Yani 2014 yılı mayıs ayında seçim mi olacak?
"Tabi ki. Olması lazım. Tüzüğe saygı gösteriyorsa olması lazım ama böyle eş dost avukatlardan iki tane yazı alıp sınıf arkadaşı stratejik ortağı -bu kelimeyi özellikle kullanıyorum- İrfan Aktar Başkan'a onu orada okutmakla bu işler olmuyor."
"Burada çekinecek bir şey yok. 2 sene şampiyon oldunuz. Çok da başarılı gidiyorsunuz. Kulübü de kurumsallaştırdınız. Dünya devi- kendilerine göre ne zaman dev olduysa ben bilmiyorum- Mancını'yi getirdiniz. Her şey güzel, yağmurluk giyip artık antrenmanları bile seyrediyorsunuz. Demek her şey güzel gidiyor."
Meydan okuyor gibi bir havanız var ?
"Meydan okuma değil, davet ediyorum."
"GÖREVİMİ YERİNE GETİRİRİM"
Siz de aday mı olacaksınız?
"Ben görev geldiği zaman her görevde sessizce görevimi yerine getiririm. Şimdiden Mayıs 2014'te seçim yapacağını açıklaması şu andan itibaren bu kulüpteki kişilerin ve kurumların daha az yıpratılmaını sağlar."

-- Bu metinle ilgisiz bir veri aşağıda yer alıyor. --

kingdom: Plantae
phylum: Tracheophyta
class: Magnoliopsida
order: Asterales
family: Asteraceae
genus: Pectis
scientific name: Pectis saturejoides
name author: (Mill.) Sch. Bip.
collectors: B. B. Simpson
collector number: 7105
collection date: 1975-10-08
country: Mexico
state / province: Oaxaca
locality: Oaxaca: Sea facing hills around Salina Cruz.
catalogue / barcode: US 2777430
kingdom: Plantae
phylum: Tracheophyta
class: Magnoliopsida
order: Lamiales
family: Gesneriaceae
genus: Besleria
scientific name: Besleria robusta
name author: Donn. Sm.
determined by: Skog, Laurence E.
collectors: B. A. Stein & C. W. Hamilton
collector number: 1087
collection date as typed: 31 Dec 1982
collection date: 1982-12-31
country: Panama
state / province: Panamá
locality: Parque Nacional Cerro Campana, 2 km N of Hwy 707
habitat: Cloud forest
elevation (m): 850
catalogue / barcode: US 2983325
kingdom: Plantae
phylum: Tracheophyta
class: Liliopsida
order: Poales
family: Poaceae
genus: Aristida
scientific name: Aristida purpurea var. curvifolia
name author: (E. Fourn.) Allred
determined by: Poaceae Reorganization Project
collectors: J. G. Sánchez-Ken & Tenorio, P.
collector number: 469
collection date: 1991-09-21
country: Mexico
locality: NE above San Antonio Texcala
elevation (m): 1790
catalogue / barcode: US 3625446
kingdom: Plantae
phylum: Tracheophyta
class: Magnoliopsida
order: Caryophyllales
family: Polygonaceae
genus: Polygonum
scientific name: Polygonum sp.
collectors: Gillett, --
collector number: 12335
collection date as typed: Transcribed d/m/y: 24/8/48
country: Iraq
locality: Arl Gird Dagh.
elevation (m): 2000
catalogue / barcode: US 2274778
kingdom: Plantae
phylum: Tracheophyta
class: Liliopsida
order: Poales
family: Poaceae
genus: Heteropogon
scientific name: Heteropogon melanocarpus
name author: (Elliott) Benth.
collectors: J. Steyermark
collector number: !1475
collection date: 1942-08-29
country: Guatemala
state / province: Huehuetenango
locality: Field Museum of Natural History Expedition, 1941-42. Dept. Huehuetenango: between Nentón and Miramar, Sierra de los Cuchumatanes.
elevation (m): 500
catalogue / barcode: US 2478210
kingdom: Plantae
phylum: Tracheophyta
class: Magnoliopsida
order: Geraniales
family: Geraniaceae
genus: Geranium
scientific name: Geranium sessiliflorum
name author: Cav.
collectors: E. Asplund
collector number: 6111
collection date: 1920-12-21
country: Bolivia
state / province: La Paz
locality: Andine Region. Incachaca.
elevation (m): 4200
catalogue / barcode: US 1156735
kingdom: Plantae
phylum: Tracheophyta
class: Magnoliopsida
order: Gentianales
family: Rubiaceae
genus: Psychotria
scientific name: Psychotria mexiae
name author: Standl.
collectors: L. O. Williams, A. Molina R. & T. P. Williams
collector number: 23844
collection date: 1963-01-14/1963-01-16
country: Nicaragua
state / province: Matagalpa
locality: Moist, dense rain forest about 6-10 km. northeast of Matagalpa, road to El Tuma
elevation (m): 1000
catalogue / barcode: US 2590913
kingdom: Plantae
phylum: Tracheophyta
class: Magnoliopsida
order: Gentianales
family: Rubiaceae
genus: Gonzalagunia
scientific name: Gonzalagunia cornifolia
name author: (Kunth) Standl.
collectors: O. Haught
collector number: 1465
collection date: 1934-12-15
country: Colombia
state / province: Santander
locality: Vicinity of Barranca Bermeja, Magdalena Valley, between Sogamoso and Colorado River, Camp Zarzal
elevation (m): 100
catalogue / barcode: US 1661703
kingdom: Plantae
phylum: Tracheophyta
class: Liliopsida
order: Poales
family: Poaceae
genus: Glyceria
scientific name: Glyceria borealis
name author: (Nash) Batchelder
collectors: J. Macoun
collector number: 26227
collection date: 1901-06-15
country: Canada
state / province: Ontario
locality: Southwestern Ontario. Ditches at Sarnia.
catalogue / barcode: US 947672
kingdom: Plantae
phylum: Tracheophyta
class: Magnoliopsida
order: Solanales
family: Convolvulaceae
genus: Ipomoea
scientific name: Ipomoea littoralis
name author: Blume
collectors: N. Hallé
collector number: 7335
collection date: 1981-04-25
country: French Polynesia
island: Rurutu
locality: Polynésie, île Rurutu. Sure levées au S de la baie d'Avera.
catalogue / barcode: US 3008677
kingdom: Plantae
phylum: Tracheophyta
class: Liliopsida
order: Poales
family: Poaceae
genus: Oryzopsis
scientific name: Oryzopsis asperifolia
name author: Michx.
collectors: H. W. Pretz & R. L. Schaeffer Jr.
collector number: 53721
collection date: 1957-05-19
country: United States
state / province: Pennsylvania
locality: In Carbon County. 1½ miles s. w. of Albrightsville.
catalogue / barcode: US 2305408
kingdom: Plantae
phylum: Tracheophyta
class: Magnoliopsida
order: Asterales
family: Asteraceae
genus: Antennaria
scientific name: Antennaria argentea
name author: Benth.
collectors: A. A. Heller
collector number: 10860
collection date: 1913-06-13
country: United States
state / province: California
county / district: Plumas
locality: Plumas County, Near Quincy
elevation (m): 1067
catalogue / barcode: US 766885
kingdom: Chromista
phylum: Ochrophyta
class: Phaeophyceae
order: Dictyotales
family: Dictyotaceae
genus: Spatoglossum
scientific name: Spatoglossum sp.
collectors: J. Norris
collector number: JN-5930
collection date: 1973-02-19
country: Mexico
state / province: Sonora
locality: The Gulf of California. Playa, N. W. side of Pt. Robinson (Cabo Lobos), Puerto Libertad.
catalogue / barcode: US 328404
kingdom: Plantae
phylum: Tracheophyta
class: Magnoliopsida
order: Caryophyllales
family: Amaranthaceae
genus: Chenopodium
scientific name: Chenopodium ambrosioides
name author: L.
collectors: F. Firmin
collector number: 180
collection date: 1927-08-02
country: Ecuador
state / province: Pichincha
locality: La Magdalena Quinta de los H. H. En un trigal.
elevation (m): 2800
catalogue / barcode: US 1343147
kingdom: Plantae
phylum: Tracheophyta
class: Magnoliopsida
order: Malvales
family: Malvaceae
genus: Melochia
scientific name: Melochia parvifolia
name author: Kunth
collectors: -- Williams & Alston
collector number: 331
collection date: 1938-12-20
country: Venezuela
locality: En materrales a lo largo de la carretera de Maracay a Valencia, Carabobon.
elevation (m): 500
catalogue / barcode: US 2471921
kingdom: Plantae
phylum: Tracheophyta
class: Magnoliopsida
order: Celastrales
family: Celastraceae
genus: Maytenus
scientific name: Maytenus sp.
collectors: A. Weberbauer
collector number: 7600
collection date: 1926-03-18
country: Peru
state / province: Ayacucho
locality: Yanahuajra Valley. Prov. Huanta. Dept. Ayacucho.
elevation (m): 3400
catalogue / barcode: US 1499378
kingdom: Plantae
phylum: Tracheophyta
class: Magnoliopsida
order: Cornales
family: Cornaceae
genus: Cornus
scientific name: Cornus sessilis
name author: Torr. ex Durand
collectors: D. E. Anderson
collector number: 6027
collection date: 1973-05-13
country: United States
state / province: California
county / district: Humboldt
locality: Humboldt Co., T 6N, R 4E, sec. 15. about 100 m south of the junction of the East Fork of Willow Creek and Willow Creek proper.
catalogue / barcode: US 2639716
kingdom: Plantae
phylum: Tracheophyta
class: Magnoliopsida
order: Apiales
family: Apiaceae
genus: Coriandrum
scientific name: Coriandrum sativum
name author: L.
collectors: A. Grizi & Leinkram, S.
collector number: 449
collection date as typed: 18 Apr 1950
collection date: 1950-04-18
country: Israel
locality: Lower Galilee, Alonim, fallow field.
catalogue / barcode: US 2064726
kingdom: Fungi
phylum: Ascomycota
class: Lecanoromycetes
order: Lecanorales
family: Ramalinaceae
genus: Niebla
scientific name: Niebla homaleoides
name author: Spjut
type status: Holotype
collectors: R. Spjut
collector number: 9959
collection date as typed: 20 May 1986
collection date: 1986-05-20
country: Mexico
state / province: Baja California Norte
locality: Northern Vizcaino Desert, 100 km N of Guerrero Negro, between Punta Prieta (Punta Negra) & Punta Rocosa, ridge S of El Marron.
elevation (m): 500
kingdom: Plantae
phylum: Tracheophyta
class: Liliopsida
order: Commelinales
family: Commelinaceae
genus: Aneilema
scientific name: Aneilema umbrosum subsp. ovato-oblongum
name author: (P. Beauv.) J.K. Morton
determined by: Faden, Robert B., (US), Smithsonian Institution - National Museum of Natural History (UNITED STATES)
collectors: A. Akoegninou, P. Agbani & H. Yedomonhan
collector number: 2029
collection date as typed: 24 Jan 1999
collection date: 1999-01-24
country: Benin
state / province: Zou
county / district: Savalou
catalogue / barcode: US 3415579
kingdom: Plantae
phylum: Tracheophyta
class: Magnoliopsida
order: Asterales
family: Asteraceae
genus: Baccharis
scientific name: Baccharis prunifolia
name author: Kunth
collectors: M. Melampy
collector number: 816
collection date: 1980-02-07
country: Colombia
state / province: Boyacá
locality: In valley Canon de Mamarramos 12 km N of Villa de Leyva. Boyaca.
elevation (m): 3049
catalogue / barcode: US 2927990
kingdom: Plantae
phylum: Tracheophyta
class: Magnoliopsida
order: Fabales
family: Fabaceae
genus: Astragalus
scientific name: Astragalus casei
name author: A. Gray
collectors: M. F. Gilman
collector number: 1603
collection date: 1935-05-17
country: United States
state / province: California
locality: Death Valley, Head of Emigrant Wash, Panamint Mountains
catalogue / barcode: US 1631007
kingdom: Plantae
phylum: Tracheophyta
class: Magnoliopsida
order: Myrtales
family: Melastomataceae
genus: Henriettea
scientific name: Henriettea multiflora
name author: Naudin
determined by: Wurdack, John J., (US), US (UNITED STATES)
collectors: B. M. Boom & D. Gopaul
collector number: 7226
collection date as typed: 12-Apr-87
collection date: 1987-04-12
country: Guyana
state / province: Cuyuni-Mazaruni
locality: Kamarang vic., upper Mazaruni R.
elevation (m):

Galatasaray basın sözcüsü Şükrü Ergün'ün açıklaması var." Fatih Terim'in gitmesine çok sevinenler var bizi telefon yağmuruna tuttular" diye?
"Bunu iddia ediyorlarsa Tevfik Fikret Salonu orada. Gelirler telefon yağmurunu bir de zarf yağmuruna çeviririz. Bunu hep beraber görelim. Galatasaray'ın kendi evladı bir hocayı beğenmiyorsanız şimdi biz ne bekleyeceğiz yeni hocadan? Kesinlikle ve kesinlikle Türkiye'de bir şampiyonluk istiyorum. Florya'da en küçük bir problem istemiyoruz."
"6 AYA İHTİYACIM VAR"
Başkan her gün Florya'da zaten?
"Evet yağmurluğu da var artı Şampiyonlar Ligi'nde en az çeyrek final istiyoruz."
Neden Adnan Öztürk aday olmadı?
"Bakın şimdi bana bunu söylediler. Ciddi olmak lazım, ben çok yoğun bir iş hayatı olan insanım ve benim her zaman randevularım 31 Aralık akşamına kadar doludur. 31 Aralık'ta stokları sayarım, fabrikayı kapatırım. 2 Ocak sabah 9'a kadar tatil yaparım. Ben kafama estiği zaman Galatasaray'a aday olayım diyemem. Benim bunun için en az 6 aya ihtiyacım var, onun için böyle ciddi camialarda baskın seçimler yakışık almayan şeyler. 15-20 gün ciddi bir yönetim kurulu kurmak için yeterli bir süre değildir. Onun için böyle baskın seçimlerde çıkıp cengaverlik yapacak halimiz yok. Böyle ciddi işlere de cengaverlikle soyunulmaz."